Our Approach
MITRE’s Guiding Principles for Insider Threat
“cyber-only” OR “cyber-first” is not enough
Insider threat is inherently a human challenge. Effective Insider Threat/Risk Programs deter, detect, and mitigate insider risk by combining human, organizational, cyber, and physical sensors and approaches. However, some organizations have developed programs that near-entirely focus on the cyber components of managing insider risks, by virtue of placing the program in the security operations center (SOC), information technology (IT), or cybersecurity department. This often leads to disappointment and wasted investment when the program is less effective, as it prioritizes cyber components over all other sensors and approaches.
Collecting more data creates the illusion that we are getting closer to a solution
More data will not inherently improve detection of insider risk and threats. The Insider Threat/Risk Program should only request and collect the specific data that is required to make decisions. The reason for this is twofold: limiting data collection can help demonstrate to important stakeholders (e.g., Human Resources, Legal) that employee data is being treated appropriately, and counters the perception of a ‘surveillance’ organization. Furthermore, limiting data collection can avoid the ‘data lake’ mistake, where more and more data is thrown at a problem with the hopes that a skilled data scientist may be able to solve the problem – very costly and to-date unsuccessful.
Insider threats ≠ Advanced Persistent Threats (APTs) or Compromised Accounts
The activities of external adversaries who use compromised accounts to act as masqueraders or impersonators do not look the same as activities by actual employees within the organization, as demonstrated with user activity monitoring (UAM) data. However, external adversaries can create insider threats by deploying an individual as an employee in your organization, or by influencing the employees in your workforce.
Case studies about “the last bad guy” are ineffective at finding “the next bad guy”
Individual case studies do not reach the bar for developing effective insider risk deterrence, detection, and mitigation indicators and capabilities. They are a distraction and lead to a “whack-a-mole” approach where organizations develop indicators and capabilities based on the nuances of a single case study, rather than genuine patterns of risk. Instead, effective insider risk management relies on systematically combining and analyzing dozens to hundreds of cases to characterize known bad behaviors and identify risk patterns.
Critically approach the “Critical Pathway to Insider Risk”

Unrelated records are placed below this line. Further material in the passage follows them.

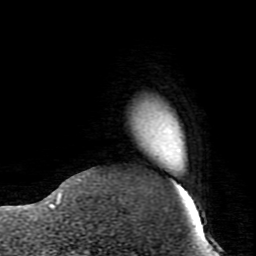
Breast MRI (dynamic contrast-enhanced), one axial slice; position 14 of 80 along the scan axis; cropped to one breast; dynamic contrast-enhanced series, time point 2 of 7 at this slice position (early post-contrast); 1.5 T; TE 2.6 ms, TR 5.9 ms; 2 mm slice thickness; 256 × 256 image matrix, field of view 160 × 160 mm. Female patient.
Structures marked on this image (semi-automatic segmentation, software-assisted and operator-edited):
- enhancing-tissue mask used for the functional tumour volume (all voxels passing the contrast-enhancement thresholds inside the analysis volume; usually the tumour): bounding box <59,180,80,202> (left, top, right, bottom; pixels)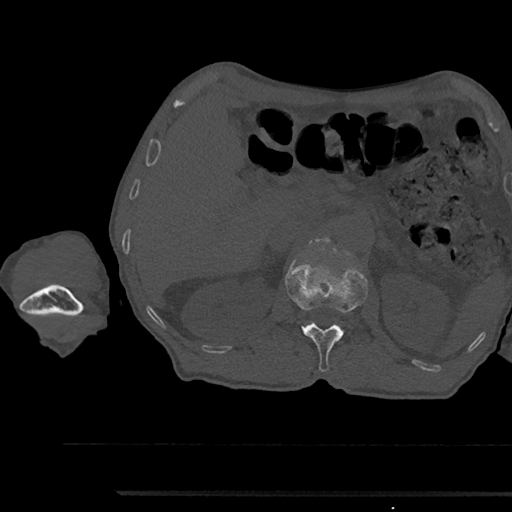
CT including the spine, one axial slice. Position 627 of 797 along the scan axis. Reconstruction kernel Br40s/3. Bone window (W 1800 / L 400 HU). 512 × 512 image matrix. Patient: male, 79 years. Case-level facts recorded for this patient, not image findings: primary cancer: prostate.
Annotated regions visible in this slice (semi-automatically segmented with operator editing):
- L1 vertebra: box from (x=285, y=261) to (x=368, y=372) px
- L2 vertebra: (x=314, y=238)–(x=328, y=242)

The use of the “Critical Pathway to Insider Risk” to proactively identify insider risk is limited: the critical path for insider threat cannot be used to make predictions, cannot be used to proactively detect malicious insiders, and cannot be used generate risk scores for insider threat programs. This approach was not developed scientifically, is not data-driven, and has not been validated empirically to be used predictively or for risk identification.
Counterintelligence perspectives are valued, but often overemphasized
Insider Threat/Risk Programs must adopt multiple perspectives in their teams, recommendations, and outputs. These multiple perspectives should be treated equally, rather than allow one perspective to dominate. The perspectives should include data scientists, behavioral scientists, cyber engineers, law enforcement, and counterintelligence. For some programs, counterintelligence has been overly dominant. Counterintelligence offers useful, unique perspectives to insider threat deterrence, detection, and mitigation in the context of espionage and foreign threats. Often, there is no foreign nexus for insider threat.
Social Media has yet to be proven as a source of good, usable data for insider threat
The use of social media for proactively identifying insider risk has not yet been demonstrated with meaningful data patterns. Theoretically, social media contains relevant data for identifying insider risk, but there are no techniques that surface the relevant data without surfacing a much larger set of irrelevant data that is impractical to triage. Instead, current techniques flag too much irrelevant social media content; which in turn, creates reputational and legal risk for the organization, while adding to the already high workload of insider threat analysts. Given the risk to organizations and their employees, we currently recommend against using social media to proactively identify insider risk until rigorous evidence is presented that clearly generalizes — beyond training datasets — and results in reduction of the high false positive rate. That said, social media can be forensically useful to provide evidence of intent after a risk has already been identified through other indicators or tips.
Language and Sentiment Analysis are still unproven to efficiently detect risk
Language analysis techniques, including sentiment analysis, have not yet been found to strongly and proactively identify insider threats. These techniques flag too much irrelevant content, which in turn creates reputational and legal risk for the organization while adding to the already high workload of insider threat analysts. More development and evidence is required to justify the investment for proactive detection of insider risk with language or sentiment analysis. That said, language and sentiment analyses can be forensically useful to provide evidence of intent after a risk has already been identified through other indicators or tips.